Schon vor Brandt waren die SPD-Veteranen, wie auch die späteren SPDler, keine Antisemiten, aber es missfiel ihnen, dass die meisten Juden liberale Parteien wählten. Und den Zionismus mochten sie eh nicht. Auch Brandt nicht. Seine größte Fähigkeit bestand darin, dass er das Gras in der deutschen Gesellschaft wachsen hörte - besonders bei den damals Jungen, den 68ern, die ab 1969 scharenweise in die SPD strömten. Die waren, freundlich formuliert, weder Juden- noch Israelfreunde. Ganz in deren Sinne verkündete Brandt intern schon am Anfang der SPD-FDP-Koalition, dass er eine Israelpolitik »ohne Komplexe« betreiben werde. Gesagt, getan. Ende 1970 hatten er und seine Regierung unendlich viel jüdisches und israelisches Porzellan zerschlagen. Der Kniefall am Warschauer Ghetto-Mahnmal lässt viele vergessen, dass Brandt damals absichtlich keinen Juden mit nach Warschau nahm. Als Israels Existenz im Jom-Kippur-Krieg Spitz auf Knopf stand, verbot er den USA, für Israel lebenswichtige US-Waffen aus der BRD nach Israel zu liefern. Der Beispiele sind im Buch viele. Freunde handeln anders. Das strahlt bis heute aus.

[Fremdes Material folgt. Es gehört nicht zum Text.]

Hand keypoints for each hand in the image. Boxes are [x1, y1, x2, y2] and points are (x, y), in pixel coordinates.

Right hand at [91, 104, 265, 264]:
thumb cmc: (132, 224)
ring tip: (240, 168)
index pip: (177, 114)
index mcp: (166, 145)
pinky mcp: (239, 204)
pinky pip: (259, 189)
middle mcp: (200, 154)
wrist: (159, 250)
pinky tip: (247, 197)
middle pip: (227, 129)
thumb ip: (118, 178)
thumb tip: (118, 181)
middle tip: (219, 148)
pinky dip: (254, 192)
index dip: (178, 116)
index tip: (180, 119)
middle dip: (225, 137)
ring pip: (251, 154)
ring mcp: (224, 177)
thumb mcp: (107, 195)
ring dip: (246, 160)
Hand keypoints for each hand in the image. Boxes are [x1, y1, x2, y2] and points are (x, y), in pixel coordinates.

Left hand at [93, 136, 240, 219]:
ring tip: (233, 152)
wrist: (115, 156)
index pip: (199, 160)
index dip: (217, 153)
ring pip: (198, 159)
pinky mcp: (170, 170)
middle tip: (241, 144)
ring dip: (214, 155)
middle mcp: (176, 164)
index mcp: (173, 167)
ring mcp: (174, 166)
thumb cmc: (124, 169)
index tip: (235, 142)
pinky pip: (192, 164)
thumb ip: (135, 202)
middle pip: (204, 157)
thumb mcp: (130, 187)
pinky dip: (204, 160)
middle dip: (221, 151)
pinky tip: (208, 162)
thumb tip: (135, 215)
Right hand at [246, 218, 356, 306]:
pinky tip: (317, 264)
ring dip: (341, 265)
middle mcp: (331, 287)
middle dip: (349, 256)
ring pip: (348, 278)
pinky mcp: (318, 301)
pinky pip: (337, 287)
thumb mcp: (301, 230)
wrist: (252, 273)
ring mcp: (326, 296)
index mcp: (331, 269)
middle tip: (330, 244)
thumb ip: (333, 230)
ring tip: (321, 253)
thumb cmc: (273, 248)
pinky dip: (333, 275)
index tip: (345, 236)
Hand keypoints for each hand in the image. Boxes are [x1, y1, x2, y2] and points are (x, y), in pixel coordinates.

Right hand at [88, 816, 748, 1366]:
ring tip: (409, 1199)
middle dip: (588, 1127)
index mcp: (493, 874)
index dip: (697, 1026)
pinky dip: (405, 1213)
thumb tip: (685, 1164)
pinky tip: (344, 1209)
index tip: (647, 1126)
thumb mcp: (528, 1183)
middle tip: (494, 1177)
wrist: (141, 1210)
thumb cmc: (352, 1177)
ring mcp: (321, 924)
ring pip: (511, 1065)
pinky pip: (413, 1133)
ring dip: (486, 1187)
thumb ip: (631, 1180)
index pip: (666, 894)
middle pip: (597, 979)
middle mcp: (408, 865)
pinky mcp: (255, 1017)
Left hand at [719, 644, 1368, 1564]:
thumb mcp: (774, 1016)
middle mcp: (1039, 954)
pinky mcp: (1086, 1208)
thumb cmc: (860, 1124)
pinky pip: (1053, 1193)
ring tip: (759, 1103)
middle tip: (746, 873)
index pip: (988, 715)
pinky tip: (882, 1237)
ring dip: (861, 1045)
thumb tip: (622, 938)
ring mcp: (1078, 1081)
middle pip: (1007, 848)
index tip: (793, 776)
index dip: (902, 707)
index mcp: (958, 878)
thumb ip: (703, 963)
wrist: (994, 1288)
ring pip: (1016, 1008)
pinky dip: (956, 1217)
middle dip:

Dem Ex-Vizekanzler und Ex-Außenminister Sigmar Gabriel stellten Sie am Ende seiner Amtszeit im »Handelsblatt« ein denkbar schlechtes Zeugnis aus. Warum genau?
Beim, ganz allgemein, wortstarken und handlungsschwachen Außenminister Gabriel hatte die antiisraelische und proiranische Provokation System. Egal, wie man zu Netanjahu oder sonst wem und was in Israel steht, der wiederholte Vorwurf, Israel sei ein Apartheidstaat, zeugt von absoluter Ahnungslosigkeit gegenüber Israel und der echten Apartheid. Mehrfach hat Gabriel Israels Regierung gegenüber sozusagen Boxhandschuhe angezogen. Er pickte sich à la carte die israelischen Minigruppen heraus, mit denen er sprechen wollte. Das ist sein gutes Recht, aber politisch dumm, weil nicht zielführend. Reine Windbeutelei. Dazu sein Klinkenputzen im Iran plus Unterwürfigkeit gegenüber Erdogan.
Außenminister Heiko Maas schlug nach seinem Amtsantritt Israel gegenüber einen versöhnlicheren Ton an. Markiert er einen Wechsel in der sozialdemokratischen Haltung zu Israel?
Maas ist wahrlich nicht das Maß aller SPD-Dinge. In meinem Willy-Brandt-Buch dokumentiere ich rund 100 Jahre SPD-Politik gegenüber Juden und Israel und räume mit der Legende einer traditionellen, ungebrochenen Juden- und Israelfreundschaft der SPD auf. Es gab freilich ganz echte Juden- und Israelfreunde in der SPD. Johannes Rau, Annemarie Renger, Hans Koschnick, Georg Leber, Walter Hesselbach zum Beispiel, nicht aber, siehe die Belege in meinem Buch, Willy Brandt oder Helmut Schmidt – und sicher nicht Gerhard Schröder.
Das Interview mit dem Historiker führte Ralf Balke.